Le repas fut servi et ce moment se déroula dans une brume épaisse. Père me parla, mais je n'écoutai pas.

Allais-je partir ? Et Sekhir, viendrait-il avec moi ?

Les danses reprirent de plus belle et même père et mère se laissèrent porter. J'en oubliai le barde, même alors que sa voix résonnait, portée par les musiciens.

Je vis Sekhir et Dhugaa plus loin, sa main à elle sur son bras. Je croisai le regard du Roi Skeik et il leva un verre en mon honneur.

— Renfri.

Maesuka me secoua un peu. Je clignai des yeux, prête à lui dire que je voulais retourner à mes appartements, fatigués, mais les grandes portes de la salle s'ouvrir. Il ne s'agissait pas d'une délégation tardive, mais d'un seul Elfe. Ce dernier traversa l'assemblée d'un pas assuré, forçant tout le monde à le détailler. Un visage anguleux d'une parfaite symétrie encadré d'une chevelure aux ondulations noires et floues. Une peau aussi pâle que lisse, des pommettes hautes et saillantes, des joues creuses et un menton pointu qui lui donnait un air délicat sans être androgyne. Il se dégageait de son allure un côté très noble, très chevaleresque, presque désuet.

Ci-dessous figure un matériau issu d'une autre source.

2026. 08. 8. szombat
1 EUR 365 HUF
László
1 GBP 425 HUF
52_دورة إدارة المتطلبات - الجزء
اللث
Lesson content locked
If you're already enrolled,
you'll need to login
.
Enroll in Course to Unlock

— Sire Dragnir, veuillez pardonner mon intrusion tardive, dit-il d'une voix chantante. Je suis Zeno, de la cour d'Etyl.

— Eh bien, Zeno de la cour d'Etyl, bienvenue en Astalos.

— Je vous remercie, Majesté. Je suis porteur d'un message vous étant adressé.

— Parle librement, Zeno.

L'Elfe s'inclina tout en penchant la tête.

— Je suis l'émissaire du Prince Meltheas Shaarj, Elfide de rang et de naissance. Je parlerais donc en son nom ; notre Prince souhaite obtenir la main de votre très estimée fille.

— Et quel présent offre-t-il à cet égard ? demanda la Reine, aux côtés de son époux.

Zeno me fixa de longues secondes et une lueur de malice s'insinua au plus profond de ses yeux.

— Une robe d'une rare manufacture, Votre Grâce. Qu'elle porte en ce moment même.

Tous les visages se tournèrent dans ma direction, observant ma robe. Mère sembla choquée. Je n'osai regarder Maesuka.

En fait, je n'osai plus bouger, ne serait-ce qu'un orteil.

Je me détestai. À cette seconde précise, je m'en voulais. Deux prétendants qui volaient la vedette à tous ceux de Suka. Un Roi et un Prince Elfe.

J'aurais tout donné pour que ce ne fût pas le cas, mais nous n'étions pas maitres de notre destinée. Peut-être les Oradrag savaient-elles vu cela venir, mais pas moi. Oh non, pas moi.